## Information shown:

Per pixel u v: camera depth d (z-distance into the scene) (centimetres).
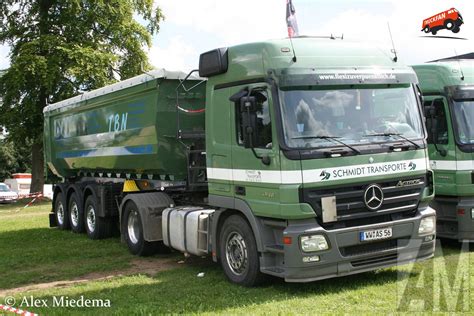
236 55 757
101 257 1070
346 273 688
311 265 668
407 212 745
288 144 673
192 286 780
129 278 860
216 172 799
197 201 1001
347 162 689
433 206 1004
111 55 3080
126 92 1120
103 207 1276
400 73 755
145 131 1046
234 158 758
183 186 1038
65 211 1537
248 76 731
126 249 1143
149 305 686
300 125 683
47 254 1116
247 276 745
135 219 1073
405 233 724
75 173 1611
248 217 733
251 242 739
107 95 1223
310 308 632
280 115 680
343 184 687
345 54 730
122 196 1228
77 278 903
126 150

...

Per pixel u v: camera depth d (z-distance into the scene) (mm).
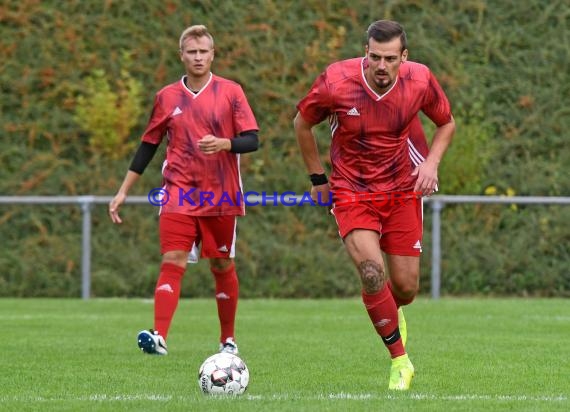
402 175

## Task item:
If a line in the material above contains "depth", show that line.

## Exercise output:
Per pixel u v: camera depth d (z-distance into the scene) (centimetres).
Per pixel u v: camera depth d (z-distance into the scene) (mm).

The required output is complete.